• _YOUR INSTRUCTIONS_
Would you please return the lines of the entries below starting at the line that has "thumb tip: (370, 273)" and ending at the line that has "index dip: (459, 295)", both included, exactly as they are?

= = = =

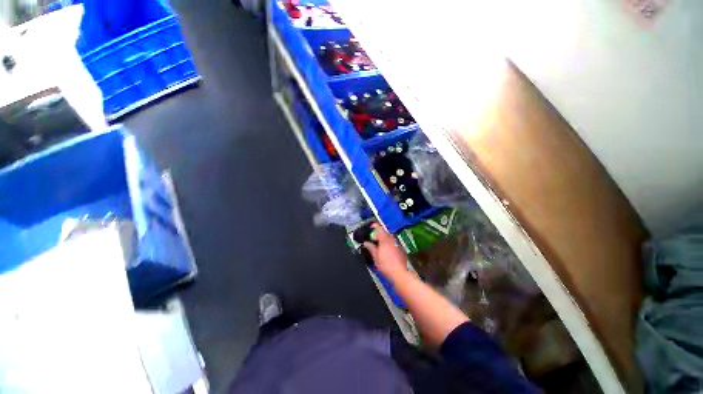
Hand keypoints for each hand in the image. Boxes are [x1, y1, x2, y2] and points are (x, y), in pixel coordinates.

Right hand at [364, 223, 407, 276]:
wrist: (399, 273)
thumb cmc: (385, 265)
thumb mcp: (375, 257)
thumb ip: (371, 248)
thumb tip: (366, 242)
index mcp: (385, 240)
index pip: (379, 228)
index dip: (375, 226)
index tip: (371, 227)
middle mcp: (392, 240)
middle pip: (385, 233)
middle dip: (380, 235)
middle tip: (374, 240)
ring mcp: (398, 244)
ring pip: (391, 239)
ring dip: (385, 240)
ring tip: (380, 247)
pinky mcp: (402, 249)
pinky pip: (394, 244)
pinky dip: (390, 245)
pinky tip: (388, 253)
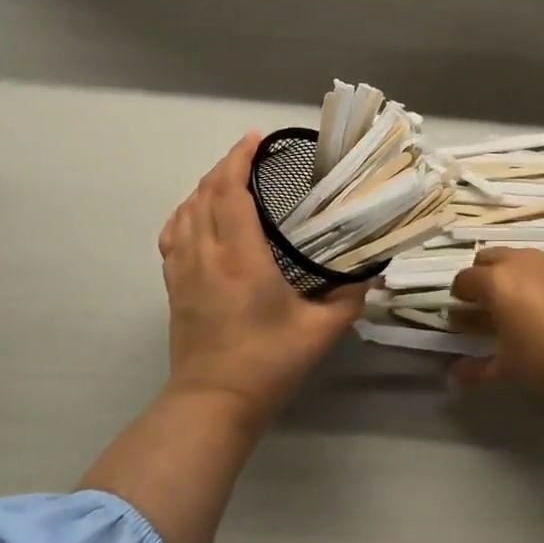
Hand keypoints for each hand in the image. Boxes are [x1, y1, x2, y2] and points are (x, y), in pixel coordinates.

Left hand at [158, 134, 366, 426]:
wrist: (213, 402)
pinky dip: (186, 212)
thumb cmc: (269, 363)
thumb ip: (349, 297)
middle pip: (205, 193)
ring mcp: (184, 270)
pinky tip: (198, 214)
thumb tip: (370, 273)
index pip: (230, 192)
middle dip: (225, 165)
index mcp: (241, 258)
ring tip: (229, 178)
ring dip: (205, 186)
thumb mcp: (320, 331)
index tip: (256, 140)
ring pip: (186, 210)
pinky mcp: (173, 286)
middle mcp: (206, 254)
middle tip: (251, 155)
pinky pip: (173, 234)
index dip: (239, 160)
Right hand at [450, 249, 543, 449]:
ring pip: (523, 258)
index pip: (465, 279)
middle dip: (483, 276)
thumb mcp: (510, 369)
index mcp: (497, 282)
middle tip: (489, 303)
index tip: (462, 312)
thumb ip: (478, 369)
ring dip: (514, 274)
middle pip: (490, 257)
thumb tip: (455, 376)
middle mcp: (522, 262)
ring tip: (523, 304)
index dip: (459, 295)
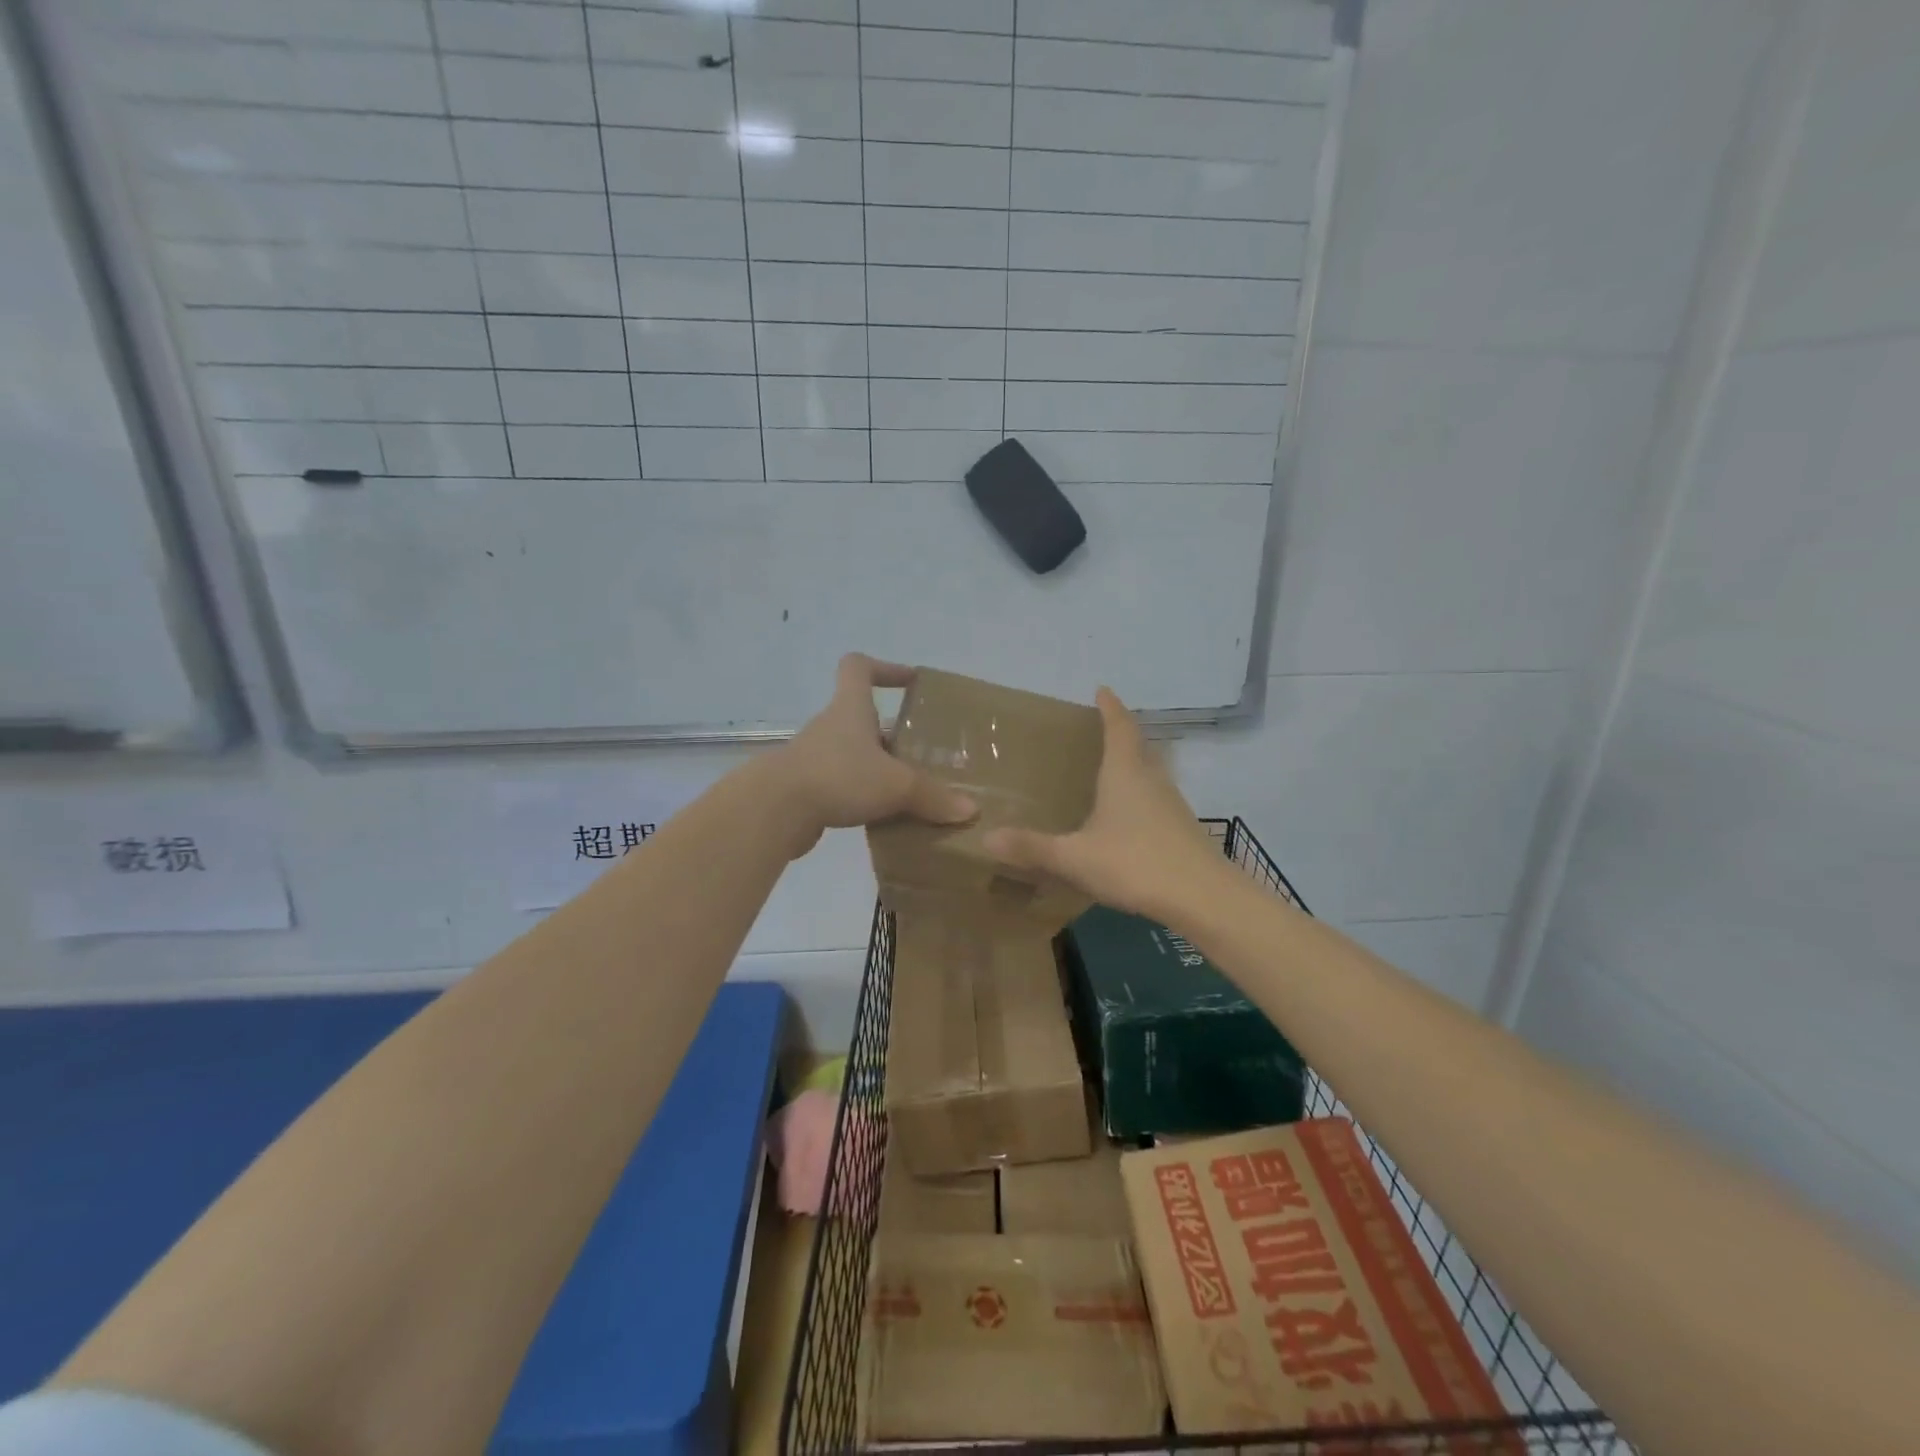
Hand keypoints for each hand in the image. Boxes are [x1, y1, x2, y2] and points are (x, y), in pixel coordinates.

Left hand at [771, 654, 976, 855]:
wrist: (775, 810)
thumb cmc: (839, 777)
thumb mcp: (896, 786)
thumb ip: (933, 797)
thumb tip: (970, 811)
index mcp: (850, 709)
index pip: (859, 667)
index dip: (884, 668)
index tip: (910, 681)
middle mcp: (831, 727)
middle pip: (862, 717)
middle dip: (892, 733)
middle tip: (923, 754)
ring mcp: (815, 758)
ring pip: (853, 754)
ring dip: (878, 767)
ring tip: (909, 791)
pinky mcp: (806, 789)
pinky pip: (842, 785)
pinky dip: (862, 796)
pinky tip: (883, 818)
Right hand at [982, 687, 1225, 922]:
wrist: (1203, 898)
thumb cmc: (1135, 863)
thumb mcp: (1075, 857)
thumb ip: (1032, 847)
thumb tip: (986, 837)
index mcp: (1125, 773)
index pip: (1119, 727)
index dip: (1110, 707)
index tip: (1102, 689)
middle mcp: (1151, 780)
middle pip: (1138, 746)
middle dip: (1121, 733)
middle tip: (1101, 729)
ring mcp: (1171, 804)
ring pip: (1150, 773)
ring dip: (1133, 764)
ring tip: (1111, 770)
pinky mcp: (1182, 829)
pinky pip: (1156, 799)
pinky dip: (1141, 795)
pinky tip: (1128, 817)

= = = =

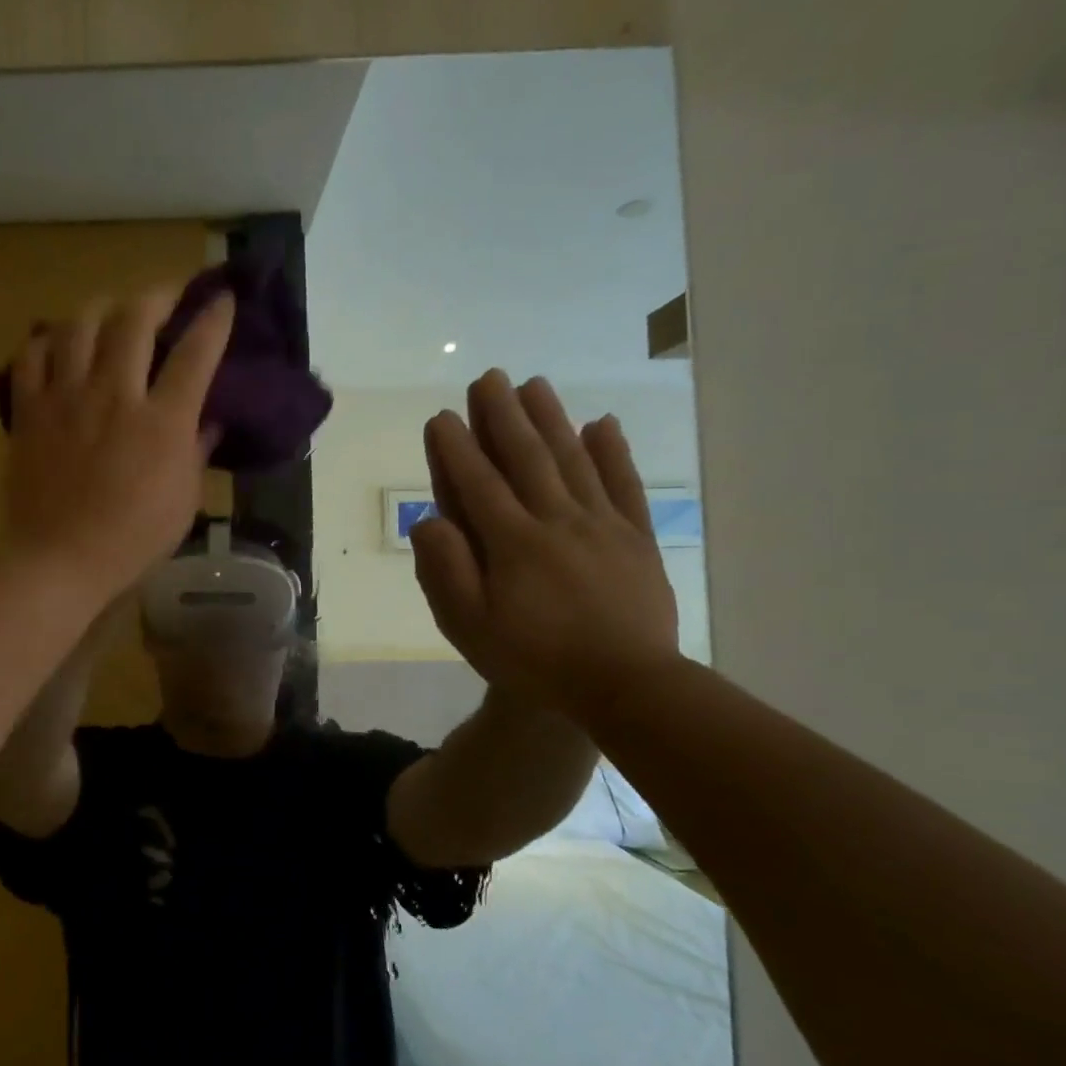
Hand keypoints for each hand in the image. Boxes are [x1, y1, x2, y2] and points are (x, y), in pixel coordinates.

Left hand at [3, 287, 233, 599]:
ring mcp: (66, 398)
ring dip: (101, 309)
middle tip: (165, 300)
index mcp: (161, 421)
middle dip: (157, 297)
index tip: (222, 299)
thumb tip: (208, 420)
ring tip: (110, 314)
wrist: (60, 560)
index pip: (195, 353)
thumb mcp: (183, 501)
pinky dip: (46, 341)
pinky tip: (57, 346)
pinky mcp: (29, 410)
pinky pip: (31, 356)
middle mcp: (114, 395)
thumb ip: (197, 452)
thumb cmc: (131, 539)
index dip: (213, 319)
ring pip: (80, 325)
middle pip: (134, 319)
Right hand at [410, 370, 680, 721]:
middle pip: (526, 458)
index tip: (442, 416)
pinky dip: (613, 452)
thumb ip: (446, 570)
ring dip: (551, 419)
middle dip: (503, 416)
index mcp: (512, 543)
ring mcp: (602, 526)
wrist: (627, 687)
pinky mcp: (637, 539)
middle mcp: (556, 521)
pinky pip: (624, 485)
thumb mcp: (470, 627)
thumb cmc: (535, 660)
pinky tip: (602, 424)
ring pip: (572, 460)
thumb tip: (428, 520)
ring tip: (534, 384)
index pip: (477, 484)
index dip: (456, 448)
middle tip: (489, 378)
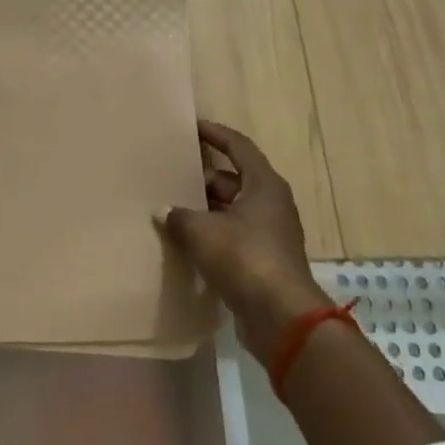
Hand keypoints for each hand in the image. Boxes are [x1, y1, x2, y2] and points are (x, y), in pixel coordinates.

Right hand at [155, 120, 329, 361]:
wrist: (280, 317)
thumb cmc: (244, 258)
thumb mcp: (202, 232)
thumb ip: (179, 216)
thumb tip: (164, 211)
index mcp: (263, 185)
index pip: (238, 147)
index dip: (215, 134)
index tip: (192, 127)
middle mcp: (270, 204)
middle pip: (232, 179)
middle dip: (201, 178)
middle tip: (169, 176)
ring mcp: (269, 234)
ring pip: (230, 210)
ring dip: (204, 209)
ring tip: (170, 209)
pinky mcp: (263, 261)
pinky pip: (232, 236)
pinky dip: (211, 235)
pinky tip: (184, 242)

= = = =

• _TASK RESPONSE_
thumb tip: (370, 273)
index pip: (230, 192)
middle dip: (225, 165)
index mcp: (241, 258)
ring tip: (229, 178)
ring dip: (205, 186)
thumb mcp: (320, 331)
index tip: (256, 140)
ring pip: (186, 210)
pinky mcp: (173, 286)
middle mcp: (206, 254)
middle tip: (251, 155)
pinky pip: (173, 234)
index dip: (239, 160)
Right hand at [450, 249, 543, 449]:
ring pip: (523, 258)
index pip: (465, 279)
middle dip: (483, 276)
thumb mcp: (510, 369)
index mcp: (497, 282)
middle tip: (489, 303)
index tip: (462, 312)
thumb ip: (478, 369)
ring dip: (514, 274)
middle pip: (490, 257)
thumb tip: (455, 376)
middle mcp: (522, 262)
ring tip: (523, 304)
index dip: (459, 295)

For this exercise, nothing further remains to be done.